There is a ruling machine at the Museum of Printing History in Houston. A gentleman used to operate it up until ten or so years ago, but unfortunately he passed on.  I remember seeing it operate, but unfortunately that expertise has gone away.


Peter Luckhurst

I ran disc ruling lines producing work for the home office in the early mid 80s , dredge made the american silver tipped pens i think but the disc ruling machines were indeed built and supplied by john shaw and sons honley ltd of west yorkshire , at the time i ran them they were obsolete and shaws were supplying discs and plaastic rule spacers as well as ancillary rule twin discs the discs were numbered to indicate rule width and the spacers were colour coded for rule distances .
We ran three hand fed machines two colour and a huge 40+" wide beast with gfive or six colour troughs .
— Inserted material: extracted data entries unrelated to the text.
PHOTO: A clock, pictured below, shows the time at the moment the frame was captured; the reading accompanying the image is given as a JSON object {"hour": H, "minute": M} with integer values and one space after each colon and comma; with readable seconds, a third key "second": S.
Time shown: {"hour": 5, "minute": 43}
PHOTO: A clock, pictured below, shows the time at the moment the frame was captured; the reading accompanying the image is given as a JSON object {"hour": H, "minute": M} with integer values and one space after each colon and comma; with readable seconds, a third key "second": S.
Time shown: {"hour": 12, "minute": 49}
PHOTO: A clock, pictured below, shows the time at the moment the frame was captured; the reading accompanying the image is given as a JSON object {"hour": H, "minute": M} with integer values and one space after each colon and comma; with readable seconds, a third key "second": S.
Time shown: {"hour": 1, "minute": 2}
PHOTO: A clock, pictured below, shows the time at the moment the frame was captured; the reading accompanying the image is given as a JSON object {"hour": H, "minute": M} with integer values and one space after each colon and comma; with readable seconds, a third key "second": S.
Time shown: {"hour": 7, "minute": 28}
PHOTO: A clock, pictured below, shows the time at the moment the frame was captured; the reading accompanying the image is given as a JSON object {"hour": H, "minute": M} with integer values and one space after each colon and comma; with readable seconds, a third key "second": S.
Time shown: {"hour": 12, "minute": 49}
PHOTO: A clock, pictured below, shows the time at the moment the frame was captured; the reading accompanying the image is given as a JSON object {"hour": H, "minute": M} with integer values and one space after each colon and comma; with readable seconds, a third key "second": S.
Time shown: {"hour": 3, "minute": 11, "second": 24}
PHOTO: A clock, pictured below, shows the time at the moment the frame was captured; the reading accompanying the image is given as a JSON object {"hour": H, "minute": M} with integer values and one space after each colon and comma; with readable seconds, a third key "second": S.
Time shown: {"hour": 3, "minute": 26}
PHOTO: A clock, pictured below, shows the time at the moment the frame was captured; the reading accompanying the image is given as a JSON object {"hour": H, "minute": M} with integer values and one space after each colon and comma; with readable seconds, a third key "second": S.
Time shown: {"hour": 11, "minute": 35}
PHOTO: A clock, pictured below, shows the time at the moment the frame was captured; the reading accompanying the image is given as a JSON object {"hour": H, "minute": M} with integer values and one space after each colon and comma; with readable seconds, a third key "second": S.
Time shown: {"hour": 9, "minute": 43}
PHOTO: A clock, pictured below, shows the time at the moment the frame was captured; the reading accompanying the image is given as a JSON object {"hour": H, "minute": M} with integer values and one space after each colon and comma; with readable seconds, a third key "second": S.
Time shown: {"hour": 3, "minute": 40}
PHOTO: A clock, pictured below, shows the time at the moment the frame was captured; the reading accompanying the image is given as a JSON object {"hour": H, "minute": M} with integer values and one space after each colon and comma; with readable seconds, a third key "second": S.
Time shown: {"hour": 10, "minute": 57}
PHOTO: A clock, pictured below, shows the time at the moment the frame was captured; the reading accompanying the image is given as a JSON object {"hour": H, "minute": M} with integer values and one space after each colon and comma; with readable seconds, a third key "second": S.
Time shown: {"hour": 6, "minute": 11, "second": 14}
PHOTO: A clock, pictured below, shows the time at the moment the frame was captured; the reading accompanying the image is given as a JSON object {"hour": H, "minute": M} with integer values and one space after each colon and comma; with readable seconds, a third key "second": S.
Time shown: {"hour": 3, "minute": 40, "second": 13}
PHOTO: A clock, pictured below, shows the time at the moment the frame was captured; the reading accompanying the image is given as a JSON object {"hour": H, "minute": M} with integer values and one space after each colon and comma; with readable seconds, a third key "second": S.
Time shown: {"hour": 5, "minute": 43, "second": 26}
For pen ruling we had a hickock wooden and cast monstrocity the pens were twin header pre manufactured in nickel the ordinary rule s were hand prepared with a small former and a reel of brass tape it was about 13/4 inch wide and as long as you cut off the roll approx .008 thick , mark it out ant then cut and form with the tool ,after which you then had to close the foled halves where necessary and stone the tips to the correct angle insert all the woollens fit to the carrier beam, layer your felts sandwiched in polythene layers to prevent one layer colour contaminating the others . Oh it was slow and time consuming , discs were quicker . If you wound the press the wrong way and the pens were down the whole lot crumpled up the colours sometimes leached through and you just wanted to cry !!!!